How to complete this task: In the listing below, tally the lines that hold "xmlns" and report that number by itself.
[Start of Attachment]
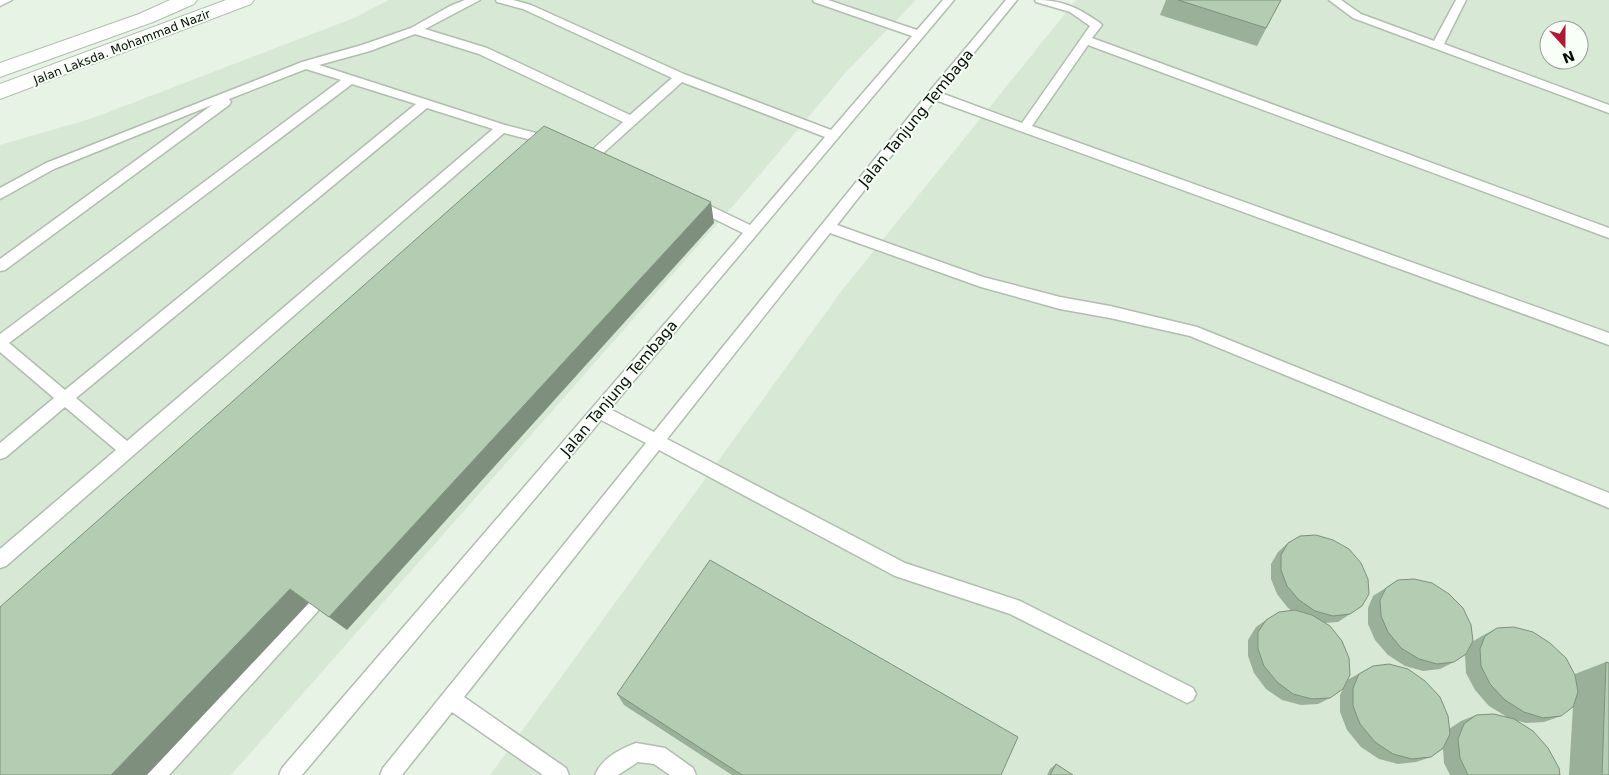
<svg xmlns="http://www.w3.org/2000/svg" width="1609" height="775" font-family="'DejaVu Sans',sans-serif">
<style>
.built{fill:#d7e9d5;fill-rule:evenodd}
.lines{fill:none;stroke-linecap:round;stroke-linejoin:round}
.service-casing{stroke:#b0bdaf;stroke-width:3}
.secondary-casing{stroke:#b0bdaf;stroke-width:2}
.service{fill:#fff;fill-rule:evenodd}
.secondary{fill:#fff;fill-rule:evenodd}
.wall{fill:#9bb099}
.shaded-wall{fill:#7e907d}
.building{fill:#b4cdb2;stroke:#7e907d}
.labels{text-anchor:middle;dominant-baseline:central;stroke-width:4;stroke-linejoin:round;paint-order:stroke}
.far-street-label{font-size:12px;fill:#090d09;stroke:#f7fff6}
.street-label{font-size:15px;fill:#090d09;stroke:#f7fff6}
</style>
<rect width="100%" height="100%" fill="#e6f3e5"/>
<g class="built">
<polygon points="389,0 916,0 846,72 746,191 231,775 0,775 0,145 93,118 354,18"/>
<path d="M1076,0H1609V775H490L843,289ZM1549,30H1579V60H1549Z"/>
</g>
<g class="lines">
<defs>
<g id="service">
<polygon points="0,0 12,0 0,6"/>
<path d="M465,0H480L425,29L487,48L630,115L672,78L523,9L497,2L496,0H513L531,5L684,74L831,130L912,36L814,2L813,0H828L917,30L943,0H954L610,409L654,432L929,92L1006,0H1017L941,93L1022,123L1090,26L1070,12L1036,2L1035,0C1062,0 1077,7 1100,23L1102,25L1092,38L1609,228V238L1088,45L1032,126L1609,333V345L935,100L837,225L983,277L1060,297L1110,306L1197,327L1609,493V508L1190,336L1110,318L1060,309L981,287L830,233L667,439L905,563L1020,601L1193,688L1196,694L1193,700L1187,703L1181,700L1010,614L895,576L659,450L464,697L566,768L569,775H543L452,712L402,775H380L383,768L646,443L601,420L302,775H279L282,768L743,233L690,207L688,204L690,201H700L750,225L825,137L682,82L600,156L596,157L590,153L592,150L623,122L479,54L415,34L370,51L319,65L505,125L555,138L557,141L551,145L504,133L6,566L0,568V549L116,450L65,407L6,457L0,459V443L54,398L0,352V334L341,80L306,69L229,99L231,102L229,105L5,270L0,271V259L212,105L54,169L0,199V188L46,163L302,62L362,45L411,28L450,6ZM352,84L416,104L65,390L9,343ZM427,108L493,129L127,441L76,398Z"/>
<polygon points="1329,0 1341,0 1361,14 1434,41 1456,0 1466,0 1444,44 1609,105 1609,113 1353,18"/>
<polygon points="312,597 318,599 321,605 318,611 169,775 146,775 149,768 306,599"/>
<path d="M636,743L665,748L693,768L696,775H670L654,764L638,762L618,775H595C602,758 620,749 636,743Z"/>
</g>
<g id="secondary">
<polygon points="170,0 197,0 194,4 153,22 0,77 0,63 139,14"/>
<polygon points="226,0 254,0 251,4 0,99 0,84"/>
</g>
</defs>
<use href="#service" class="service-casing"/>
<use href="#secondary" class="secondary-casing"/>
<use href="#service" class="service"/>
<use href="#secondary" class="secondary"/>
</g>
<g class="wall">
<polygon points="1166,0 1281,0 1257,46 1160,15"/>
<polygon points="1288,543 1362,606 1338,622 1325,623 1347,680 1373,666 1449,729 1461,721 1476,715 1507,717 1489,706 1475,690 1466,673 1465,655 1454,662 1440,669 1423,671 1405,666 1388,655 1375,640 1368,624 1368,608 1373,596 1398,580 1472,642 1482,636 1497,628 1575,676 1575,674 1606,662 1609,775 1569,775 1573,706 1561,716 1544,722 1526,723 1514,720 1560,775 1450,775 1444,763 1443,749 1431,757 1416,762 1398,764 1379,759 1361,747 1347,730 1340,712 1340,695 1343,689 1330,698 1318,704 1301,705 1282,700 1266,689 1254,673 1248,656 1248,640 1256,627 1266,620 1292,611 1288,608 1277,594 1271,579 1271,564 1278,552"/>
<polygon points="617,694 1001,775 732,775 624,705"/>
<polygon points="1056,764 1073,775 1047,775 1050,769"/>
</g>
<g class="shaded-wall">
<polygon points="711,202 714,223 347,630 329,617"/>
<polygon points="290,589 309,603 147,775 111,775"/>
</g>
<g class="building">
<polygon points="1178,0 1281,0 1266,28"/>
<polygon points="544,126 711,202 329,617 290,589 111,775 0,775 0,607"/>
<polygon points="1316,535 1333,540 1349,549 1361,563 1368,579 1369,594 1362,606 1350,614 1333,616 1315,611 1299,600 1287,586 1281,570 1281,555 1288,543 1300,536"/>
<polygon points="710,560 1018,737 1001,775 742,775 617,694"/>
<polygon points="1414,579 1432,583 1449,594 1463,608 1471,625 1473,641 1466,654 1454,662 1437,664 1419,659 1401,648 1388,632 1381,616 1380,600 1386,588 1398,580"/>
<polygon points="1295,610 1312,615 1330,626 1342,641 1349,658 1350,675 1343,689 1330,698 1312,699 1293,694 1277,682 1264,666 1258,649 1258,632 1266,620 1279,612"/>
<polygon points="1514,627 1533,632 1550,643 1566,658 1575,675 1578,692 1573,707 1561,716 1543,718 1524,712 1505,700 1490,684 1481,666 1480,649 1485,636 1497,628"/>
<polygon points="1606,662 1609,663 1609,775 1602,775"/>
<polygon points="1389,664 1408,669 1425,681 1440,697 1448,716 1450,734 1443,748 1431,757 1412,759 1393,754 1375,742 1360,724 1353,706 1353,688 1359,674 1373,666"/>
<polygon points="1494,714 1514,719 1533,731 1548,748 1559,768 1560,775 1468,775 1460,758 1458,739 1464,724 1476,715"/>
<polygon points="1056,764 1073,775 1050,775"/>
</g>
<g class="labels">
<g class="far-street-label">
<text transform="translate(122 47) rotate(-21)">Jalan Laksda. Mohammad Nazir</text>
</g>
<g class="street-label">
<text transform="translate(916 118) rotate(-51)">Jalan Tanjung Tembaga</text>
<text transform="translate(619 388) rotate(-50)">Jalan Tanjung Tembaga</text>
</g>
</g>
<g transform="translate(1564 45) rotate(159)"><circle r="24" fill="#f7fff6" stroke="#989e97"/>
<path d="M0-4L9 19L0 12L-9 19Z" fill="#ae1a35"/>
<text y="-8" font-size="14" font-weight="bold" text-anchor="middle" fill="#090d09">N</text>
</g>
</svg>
[End of Attachment]
[Start of Attachment]
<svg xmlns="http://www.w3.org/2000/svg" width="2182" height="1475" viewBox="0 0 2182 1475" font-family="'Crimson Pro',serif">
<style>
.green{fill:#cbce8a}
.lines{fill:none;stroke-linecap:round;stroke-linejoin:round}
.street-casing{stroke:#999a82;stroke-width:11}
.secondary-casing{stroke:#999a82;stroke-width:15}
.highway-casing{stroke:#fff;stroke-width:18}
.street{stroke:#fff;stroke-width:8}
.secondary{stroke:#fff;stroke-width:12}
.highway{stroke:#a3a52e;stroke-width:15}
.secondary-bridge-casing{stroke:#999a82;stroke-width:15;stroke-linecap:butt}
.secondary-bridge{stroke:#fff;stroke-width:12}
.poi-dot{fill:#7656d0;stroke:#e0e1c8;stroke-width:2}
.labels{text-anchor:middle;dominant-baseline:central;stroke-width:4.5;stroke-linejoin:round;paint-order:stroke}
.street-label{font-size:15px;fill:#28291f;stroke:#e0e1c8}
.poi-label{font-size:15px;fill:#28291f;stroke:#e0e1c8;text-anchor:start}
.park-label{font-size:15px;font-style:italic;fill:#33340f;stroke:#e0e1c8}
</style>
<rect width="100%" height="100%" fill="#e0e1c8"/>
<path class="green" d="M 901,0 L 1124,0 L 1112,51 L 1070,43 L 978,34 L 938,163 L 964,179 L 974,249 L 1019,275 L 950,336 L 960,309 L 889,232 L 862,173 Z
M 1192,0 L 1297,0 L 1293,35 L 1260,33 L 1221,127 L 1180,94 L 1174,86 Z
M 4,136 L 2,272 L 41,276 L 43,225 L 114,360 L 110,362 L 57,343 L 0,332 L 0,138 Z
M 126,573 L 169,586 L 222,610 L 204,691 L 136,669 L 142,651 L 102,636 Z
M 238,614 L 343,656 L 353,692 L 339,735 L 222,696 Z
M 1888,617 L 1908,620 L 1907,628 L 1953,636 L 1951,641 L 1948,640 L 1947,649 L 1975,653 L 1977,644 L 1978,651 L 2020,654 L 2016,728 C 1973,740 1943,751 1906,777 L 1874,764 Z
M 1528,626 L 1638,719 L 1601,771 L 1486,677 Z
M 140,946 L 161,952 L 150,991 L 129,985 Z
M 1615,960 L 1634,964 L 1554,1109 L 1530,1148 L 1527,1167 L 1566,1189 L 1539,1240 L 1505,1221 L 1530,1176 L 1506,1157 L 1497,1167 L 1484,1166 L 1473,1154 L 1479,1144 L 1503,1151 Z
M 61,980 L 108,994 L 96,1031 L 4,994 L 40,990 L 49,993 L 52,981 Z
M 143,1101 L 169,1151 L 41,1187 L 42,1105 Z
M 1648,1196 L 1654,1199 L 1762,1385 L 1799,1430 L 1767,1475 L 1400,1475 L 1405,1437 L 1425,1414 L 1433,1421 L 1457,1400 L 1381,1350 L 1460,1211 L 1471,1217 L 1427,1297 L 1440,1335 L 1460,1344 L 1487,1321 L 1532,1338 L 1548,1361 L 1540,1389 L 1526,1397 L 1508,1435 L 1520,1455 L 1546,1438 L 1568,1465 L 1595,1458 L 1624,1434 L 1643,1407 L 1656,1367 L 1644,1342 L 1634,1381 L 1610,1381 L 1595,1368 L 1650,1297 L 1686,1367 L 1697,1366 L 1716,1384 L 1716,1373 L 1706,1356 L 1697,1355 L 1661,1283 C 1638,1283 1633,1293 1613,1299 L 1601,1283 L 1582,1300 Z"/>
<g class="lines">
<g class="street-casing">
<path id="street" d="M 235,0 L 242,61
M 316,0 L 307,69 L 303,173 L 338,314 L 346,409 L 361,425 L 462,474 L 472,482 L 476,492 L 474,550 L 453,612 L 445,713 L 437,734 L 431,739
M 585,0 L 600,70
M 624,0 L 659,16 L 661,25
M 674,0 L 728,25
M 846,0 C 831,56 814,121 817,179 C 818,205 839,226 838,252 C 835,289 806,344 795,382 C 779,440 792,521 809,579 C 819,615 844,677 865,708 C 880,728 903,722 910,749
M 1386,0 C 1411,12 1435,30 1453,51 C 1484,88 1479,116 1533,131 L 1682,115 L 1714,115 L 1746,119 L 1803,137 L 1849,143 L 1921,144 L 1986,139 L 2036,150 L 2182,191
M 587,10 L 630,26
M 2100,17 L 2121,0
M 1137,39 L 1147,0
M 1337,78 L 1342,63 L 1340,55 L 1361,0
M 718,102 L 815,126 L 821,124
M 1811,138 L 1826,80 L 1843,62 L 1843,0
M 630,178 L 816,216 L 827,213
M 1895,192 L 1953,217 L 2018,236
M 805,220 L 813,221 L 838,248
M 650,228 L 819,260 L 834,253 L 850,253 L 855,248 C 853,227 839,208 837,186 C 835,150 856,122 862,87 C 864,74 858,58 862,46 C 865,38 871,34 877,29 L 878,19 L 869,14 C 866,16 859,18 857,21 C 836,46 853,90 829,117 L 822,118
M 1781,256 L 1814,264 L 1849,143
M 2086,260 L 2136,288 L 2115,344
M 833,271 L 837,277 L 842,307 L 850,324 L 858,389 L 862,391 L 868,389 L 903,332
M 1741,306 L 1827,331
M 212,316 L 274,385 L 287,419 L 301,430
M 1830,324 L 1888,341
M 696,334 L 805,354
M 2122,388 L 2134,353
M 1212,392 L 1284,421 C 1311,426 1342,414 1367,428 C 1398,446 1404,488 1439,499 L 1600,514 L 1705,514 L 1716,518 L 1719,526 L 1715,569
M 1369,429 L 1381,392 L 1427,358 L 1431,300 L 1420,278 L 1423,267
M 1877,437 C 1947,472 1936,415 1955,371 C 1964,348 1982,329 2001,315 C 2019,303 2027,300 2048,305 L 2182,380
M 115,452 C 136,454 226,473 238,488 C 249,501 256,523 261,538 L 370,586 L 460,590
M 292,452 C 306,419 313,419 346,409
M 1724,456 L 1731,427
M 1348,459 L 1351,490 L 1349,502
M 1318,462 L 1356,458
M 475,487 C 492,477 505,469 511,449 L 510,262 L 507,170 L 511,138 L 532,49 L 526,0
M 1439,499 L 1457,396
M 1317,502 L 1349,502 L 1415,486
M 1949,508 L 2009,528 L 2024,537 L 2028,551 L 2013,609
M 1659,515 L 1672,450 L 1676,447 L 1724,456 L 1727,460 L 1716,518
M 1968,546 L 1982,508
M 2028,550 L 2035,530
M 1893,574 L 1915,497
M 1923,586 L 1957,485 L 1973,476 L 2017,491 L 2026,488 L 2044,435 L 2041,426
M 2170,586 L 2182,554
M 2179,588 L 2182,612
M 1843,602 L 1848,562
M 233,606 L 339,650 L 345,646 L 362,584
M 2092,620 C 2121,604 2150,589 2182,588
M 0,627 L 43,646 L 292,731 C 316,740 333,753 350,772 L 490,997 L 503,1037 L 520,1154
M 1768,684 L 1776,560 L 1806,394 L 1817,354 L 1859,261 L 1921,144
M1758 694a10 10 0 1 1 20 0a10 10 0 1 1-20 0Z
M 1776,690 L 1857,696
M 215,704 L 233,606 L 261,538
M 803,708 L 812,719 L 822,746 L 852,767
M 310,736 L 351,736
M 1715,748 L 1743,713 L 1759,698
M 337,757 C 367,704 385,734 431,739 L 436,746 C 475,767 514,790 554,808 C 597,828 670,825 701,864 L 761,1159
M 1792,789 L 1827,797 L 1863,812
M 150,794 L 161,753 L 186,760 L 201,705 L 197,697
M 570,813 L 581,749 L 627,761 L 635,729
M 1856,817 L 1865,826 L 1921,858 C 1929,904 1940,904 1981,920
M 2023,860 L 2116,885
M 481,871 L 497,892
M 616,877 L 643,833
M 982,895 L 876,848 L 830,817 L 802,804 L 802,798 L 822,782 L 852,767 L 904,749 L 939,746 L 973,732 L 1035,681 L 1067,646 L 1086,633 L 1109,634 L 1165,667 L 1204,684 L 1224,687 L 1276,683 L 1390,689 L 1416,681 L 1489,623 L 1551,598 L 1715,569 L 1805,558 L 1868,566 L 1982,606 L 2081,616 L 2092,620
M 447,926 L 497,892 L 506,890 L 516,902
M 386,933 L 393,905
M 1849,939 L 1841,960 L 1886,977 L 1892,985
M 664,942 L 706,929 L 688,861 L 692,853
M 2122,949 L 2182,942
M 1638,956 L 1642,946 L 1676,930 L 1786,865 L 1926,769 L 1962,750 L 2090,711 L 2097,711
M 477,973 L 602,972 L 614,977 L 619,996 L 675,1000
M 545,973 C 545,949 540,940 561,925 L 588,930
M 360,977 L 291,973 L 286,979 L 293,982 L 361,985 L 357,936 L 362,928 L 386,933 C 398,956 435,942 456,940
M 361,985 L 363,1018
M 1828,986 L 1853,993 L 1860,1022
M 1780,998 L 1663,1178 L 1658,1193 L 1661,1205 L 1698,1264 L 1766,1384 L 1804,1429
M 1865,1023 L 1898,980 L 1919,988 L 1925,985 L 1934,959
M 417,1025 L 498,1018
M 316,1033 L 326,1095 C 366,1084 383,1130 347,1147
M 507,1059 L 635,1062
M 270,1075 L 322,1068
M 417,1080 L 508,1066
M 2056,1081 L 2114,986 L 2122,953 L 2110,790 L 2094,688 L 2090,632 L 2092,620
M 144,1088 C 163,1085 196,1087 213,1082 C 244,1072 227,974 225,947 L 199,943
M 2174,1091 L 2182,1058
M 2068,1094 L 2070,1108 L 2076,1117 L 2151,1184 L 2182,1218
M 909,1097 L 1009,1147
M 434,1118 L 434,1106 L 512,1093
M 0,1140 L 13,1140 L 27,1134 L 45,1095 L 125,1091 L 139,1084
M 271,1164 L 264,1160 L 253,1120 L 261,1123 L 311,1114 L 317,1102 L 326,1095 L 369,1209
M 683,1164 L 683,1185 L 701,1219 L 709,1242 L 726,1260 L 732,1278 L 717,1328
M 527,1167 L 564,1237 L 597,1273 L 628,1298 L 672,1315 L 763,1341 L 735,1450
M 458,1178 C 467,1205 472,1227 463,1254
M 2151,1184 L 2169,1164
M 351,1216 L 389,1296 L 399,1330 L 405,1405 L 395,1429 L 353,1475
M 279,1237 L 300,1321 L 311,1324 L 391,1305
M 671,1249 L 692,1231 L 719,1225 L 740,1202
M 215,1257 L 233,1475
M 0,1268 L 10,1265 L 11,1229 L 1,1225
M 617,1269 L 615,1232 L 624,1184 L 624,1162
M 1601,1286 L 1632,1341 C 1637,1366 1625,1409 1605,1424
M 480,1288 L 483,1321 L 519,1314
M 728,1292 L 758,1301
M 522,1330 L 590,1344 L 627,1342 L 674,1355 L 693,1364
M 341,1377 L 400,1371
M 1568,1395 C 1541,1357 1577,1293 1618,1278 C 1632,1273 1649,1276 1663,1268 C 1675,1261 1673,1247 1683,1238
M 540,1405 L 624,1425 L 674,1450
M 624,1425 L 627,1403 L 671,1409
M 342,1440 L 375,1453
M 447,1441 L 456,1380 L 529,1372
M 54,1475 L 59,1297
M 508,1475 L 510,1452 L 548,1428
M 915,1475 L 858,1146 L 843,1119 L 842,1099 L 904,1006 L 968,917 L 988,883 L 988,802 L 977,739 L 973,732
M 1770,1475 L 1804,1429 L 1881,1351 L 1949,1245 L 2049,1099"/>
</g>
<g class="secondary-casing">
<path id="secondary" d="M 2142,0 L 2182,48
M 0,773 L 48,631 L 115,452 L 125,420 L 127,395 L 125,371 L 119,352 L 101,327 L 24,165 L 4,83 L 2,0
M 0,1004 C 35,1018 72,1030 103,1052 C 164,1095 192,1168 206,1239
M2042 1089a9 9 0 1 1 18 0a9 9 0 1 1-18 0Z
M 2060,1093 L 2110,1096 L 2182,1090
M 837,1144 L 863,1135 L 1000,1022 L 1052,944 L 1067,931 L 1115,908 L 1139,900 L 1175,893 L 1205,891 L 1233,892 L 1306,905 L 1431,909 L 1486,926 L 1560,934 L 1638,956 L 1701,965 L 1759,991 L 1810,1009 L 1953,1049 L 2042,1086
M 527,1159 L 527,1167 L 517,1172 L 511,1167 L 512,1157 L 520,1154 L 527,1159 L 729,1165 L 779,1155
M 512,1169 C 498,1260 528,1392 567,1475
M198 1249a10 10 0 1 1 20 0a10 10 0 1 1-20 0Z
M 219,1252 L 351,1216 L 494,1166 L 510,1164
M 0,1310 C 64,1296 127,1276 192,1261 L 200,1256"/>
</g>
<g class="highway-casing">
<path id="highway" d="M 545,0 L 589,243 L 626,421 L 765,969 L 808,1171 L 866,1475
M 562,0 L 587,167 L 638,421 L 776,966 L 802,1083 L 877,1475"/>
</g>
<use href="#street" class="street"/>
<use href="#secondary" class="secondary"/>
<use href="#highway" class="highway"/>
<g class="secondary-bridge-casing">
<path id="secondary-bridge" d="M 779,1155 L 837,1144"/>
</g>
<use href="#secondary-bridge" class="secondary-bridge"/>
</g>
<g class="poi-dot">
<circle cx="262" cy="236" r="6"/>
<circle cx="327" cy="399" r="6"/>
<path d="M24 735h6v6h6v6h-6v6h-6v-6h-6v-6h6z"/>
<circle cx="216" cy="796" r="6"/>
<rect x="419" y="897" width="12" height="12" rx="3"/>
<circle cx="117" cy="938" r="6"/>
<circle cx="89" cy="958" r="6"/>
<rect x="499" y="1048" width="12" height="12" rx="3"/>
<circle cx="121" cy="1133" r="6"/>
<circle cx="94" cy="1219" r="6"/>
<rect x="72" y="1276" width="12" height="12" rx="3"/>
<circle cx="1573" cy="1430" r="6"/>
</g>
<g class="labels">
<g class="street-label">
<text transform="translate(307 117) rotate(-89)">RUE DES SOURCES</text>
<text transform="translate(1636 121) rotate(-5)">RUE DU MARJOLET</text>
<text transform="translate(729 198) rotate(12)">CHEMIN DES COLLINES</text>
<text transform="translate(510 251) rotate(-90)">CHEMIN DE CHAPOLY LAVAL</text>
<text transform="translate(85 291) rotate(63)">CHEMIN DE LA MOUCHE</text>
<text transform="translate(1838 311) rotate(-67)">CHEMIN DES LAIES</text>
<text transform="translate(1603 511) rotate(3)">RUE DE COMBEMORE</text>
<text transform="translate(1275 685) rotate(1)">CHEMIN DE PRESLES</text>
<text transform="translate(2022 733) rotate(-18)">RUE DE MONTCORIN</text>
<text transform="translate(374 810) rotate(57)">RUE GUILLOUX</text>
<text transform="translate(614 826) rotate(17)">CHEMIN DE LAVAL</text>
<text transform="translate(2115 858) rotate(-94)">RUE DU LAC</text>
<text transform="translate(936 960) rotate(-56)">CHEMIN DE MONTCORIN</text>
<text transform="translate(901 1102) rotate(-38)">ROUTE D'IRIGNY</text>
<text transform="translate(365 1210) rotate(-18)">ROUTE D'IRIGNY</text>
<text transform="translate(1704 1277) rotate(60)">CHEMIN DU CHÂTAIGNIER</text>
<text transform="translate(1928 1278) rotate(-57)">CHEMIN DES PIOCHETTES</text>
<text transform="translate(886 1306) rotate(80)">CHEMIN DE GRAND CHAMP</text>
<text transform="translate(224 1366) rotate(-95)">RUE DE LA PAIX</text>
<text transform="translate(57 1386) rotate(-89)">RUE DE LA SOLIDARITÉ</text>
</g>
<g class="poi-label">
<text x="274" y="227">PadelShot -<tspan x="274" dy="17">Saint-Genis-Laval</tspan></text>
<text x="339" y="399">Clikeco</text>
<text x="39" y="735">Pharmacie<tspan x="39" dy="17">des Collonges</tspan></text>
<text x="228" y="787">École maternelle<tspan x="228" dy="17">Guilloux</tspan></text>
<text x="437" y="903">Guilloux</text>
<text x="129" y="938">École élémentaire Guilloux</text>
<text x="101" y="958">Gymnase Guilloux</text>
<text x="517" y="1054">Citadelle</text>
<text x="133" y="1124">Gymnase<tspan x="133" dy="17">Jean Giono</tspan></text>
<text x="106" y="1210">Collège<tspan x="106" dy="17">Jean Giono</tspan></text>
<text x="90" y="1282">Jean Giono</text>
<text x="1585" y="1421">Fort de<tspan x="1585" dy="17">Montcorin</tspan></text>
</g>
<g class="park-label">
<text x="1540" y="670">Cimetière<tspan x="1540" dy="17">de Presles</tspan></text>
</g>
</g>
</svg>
[End of Attachment]
Response box: 2